**WORK INSTRUCTION 1:**
According to the blog post about bug-themed goods, how many pages of products come up when you search Etsy for "insect"?
**WORK INSTRUCTION 2:**
Carry on the blog post about bug-themed goods and the venomous invertebrate field guide, starting after its last sentence.

**EXTRACT TO READ:**
========================
Then I discovered Etsy.com…a bastion of handmade items from all over the world. Do a search for “insect” and 140 pages of products come up. One hundred and forty! These aren’t your every day insect offerings, either. Sure, there is the fair share of ladybugs, butterflies and dragonflies, but those are mixed in with things like damsel fly handbags, housefly pendants, scarab beatle onesies, ant polos, cicida-wing necklaces, silver blowflies, and every type of t-shirt you could imagine. (The picture above is a green preying mantis bra top, $14. The artist even takes custom requests!)

It’s like nirvana for the bug lover–no longer will I dispair at the thought of 15 more pairs of cartoon butterfly socks. Never again will I force a smile for my third set of ladybug drinking cups (now with cutsy smiles and little shoes!). My worries are over! And just in time for Christmas!


Field Guide to Venomous Invertebrates


I recently came accross a nice, basic field guide to the identification of venomous and medically important invertebrates (and I love how they didn’t call everything “insects” or “bugs”). Apparently this is a document written for military personell to help them identify insects that may cause problems.
========================
**Items from a data source:**
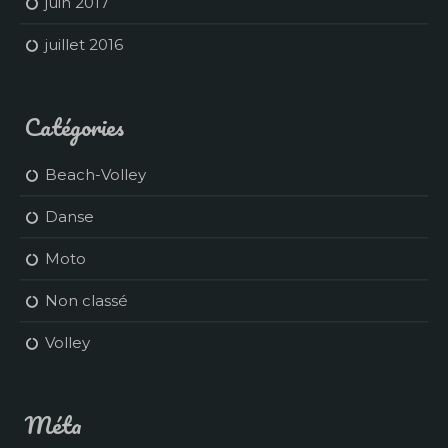
juin 2017
juillet 2016
Catégories
Beach-Volley
Danse
Moto
Non classé
Volley
Méta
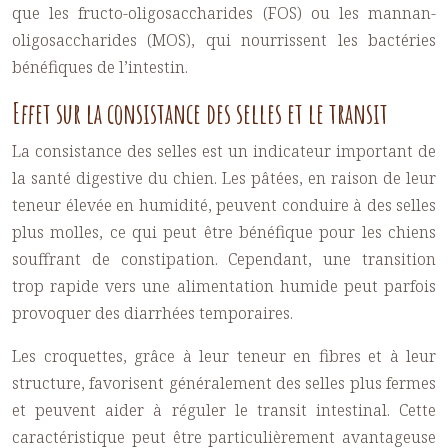
que les fructo-oligosaccharides (FOS) ou les mannan-
oligosaccharides (MOS), qui nourrissent les bactéries
bénéfiques de l’intestin.
Effet sur la consistance des selles et le transit
La consistance des selles est un indicateur important de
la santé digestive du chien. Les pâtées, en raison de leur
teneur élevée en humidité, peuvent conduire à des selles
plus molles, ce qui peut être bénéfique pour les chiens
souffrant de constipation. Cependant, une transition
trop rapide vers une alimentation humide peut parfois
provoquer des diarrhées temporaires.
Les croquettes, grâce à leur teneur en fibres et à leur
structure, favorisent généralement des selles plus fermes
et peuvent aider à réguler le transit intestinal. Cette
caractéristique peut être particulièrement avantageuse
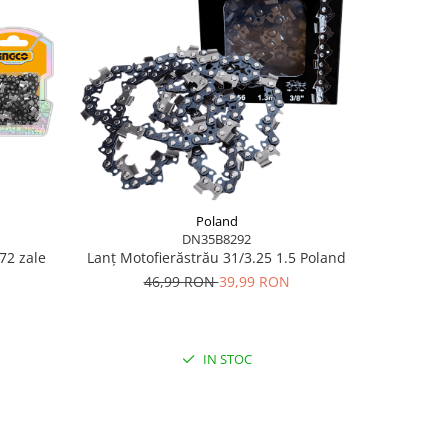
Poland
DN35B8292
Lanț Motof
72 zale
Lanț Motofierăstrău 31/3.25 1.5 Poland
46,99 RON
39,99 RON
44,
IN STOC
========================
**EXERCISE RESPONSE 1:**
140 pages

**EXERCISE RESPONSE 2:**
Of course, I’ve noticed that a little information can be much more damaging, especially when it comes to which insects might kill you, than no information at all. You haven’t lived until you’ve dealt with a paniced football player convinced he’s going to die of a brown reculse bite. (He had a container with a cute little garden spider, and what looked like a mosquito bite on his arm). I’m all for getting the information out there, but most people won’t listen enough to get full disclosure. I prefer the “if you don’t know, don’t poke it” method of public education, but I understand where the armed services is coming from with this document.

That being said, this field guide is pretty good. It lists pretty much all the dangerous invertebrates in the entire world, though, which seems a bit too much to me. What soldier is going to remember every single dangerous bug? I’d personally give them an abriviated field guide including those insects in the area where they are stationed, and leaving out the stuff only found in the deepest jungles on the other side of the globe. But that’s just me.

I also liked that they included cockroaches on the list. One of the reasons? The presence of cockroaches may hurt moral. Dangerous indeed!

Alright, I’m done mildly making fun of the document. Overall it was pretty good, and I sure am going to keep it to look over a few more times. Enjoy!


Drunk again? Genes Say if You're a Lightweight

Fruit fly

Scientists are getting flies drunk again. Not for any nefarious purpose, mind you, but to discover the genetics behind ability to hold your liquor. They’ve discovered the gene that allows someone to drink their friends under the table, and they are manipulating it in fruit flies. This may lead better treatment for alcoholics (everything is going gene therapy now-a-days!)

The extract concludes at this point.